Abstract

It is a rule in academic life that many hands make heavy work—never more so, one might fear, than when a conference on Origen's prolix Commentary on John gives rise to a volume greater in bulk than the original. Yet if any commentary deserves a commentary, it is this profound and enigmatic masterpiece, which contains the germs of all Christian orthodoxy after Origen as well as a more candid presentation of his idiosyncrasies than any other work, including the De Principiis. The 22 participants in this conference, held in Rome in 2004, have approached their task with the skill and patience characteristic of the ‘Gruppo Italiano di Ricerca su Origene’. Manlio Simonetti sounds the keynote in ‘Il Commento a Giovanni tra esegesi e teologia’, showing that Origen's hermeneutic of the written word is grounded in the twofold character of Christ the Word as the immutable wisdom of God and as the agent of a manifold creation.

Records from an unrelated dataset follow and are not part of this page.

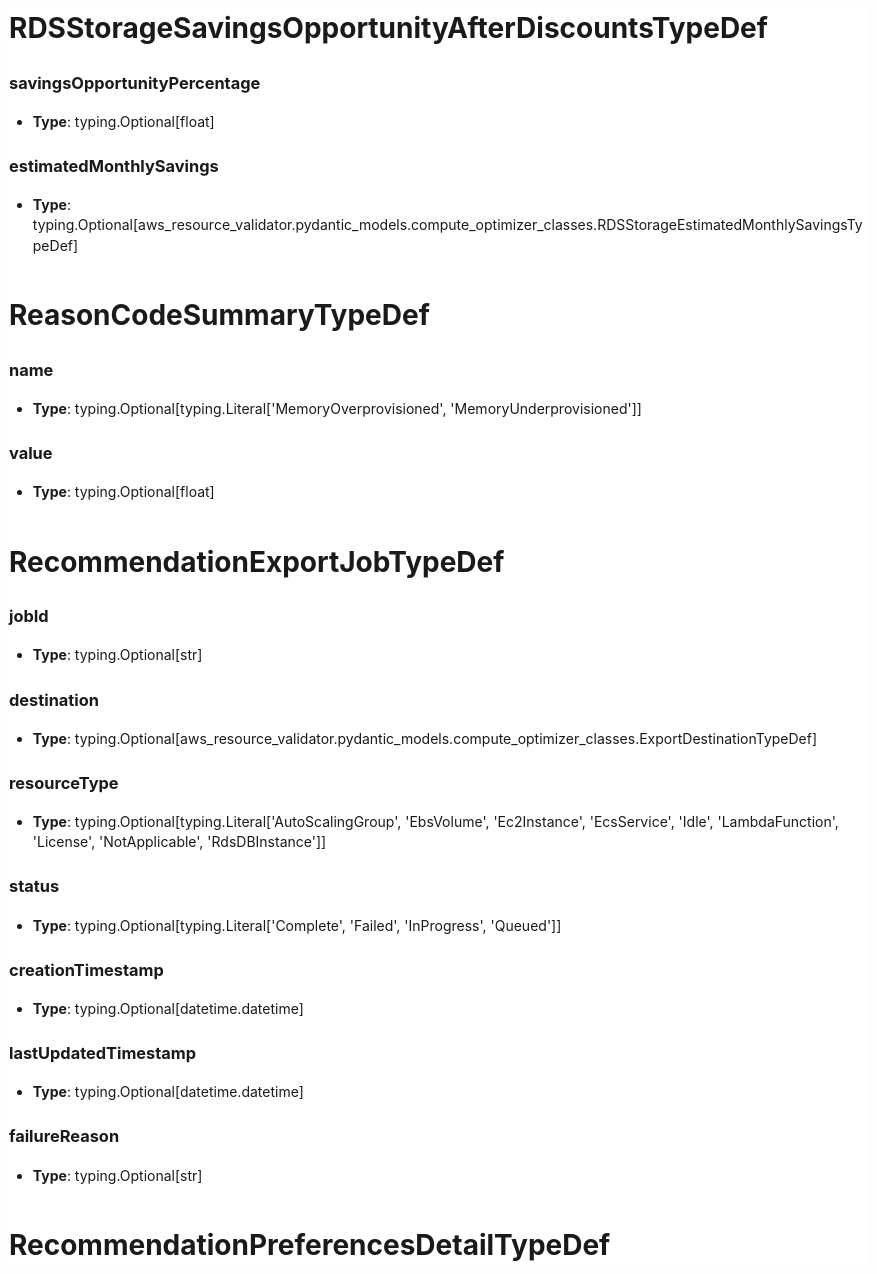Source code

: 
# RDSStorageSavingsOpportunityAfterDiscountsTypeDef

### savingsOpportunityPercentage
- **Type**: typing.Optional[float]

### estimatedMonthlySavings
- **Type**: typing.Optional[aws_resource_validator.pydantic_models.compute_optimizer_classes.RDSStorageEstimatedMonthlySavingsTypeDef]


# ReasonCodeSummaryTypeDef

### name
- **Type**: typing.Optional[typing.Literal['MemoryOverprovisioned', 'MemoryUnderprovisioned']]

### value
- **Type**: typing.Optional[float]


# RecommendationExportJobTypeDef

### jobId
- **Type**: typing.Optional[str]

### destination
- **Type**: typing.Optional[aws_resource_validator.pydantic_models.compute_optimizer_classes.ExportDestinationTypeDef]

### resourceType
- **Type**: typing.Optional[typing.Literal['AutoScalingGroup', 'EbsVolume', 'Ec2Instance', 'EcsService', 'Idle', 'LambdaFunction', 'License', 'NotApplicable', 'RdsDBInstance']]

### status
- **Type**: typing.Optional[typing.Literal['Complete', 'Failed', 'InProgress', 'Queued']]

### creationTimestamp
- **Type**: typing.Optional[datetime.datetime]

### lastUpdatedTimestamp
- **Type**: typing.Optional[datetime.datetime]

### failureReason
- **Type**: typing.Optional[str]


# RecommendationPreferencesDetailTypeDef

But if the tools are furnished by his theology, it was the whimsical hypomnema of Heracleon, the Valentinian teacher, that provided the occasion for Origen's commentary: in ‘Il profilo litterario del Commento a Giovanni’, Lorenzo Perrone notes that he takes pains to outdo Heracleon in the use of demonstrative arguments, in attention to the structure of the Gospel, and in the juxtaposition of every text with its cognates, so that Scripture in its entirety becomes his canon for the interpretation of any one verse.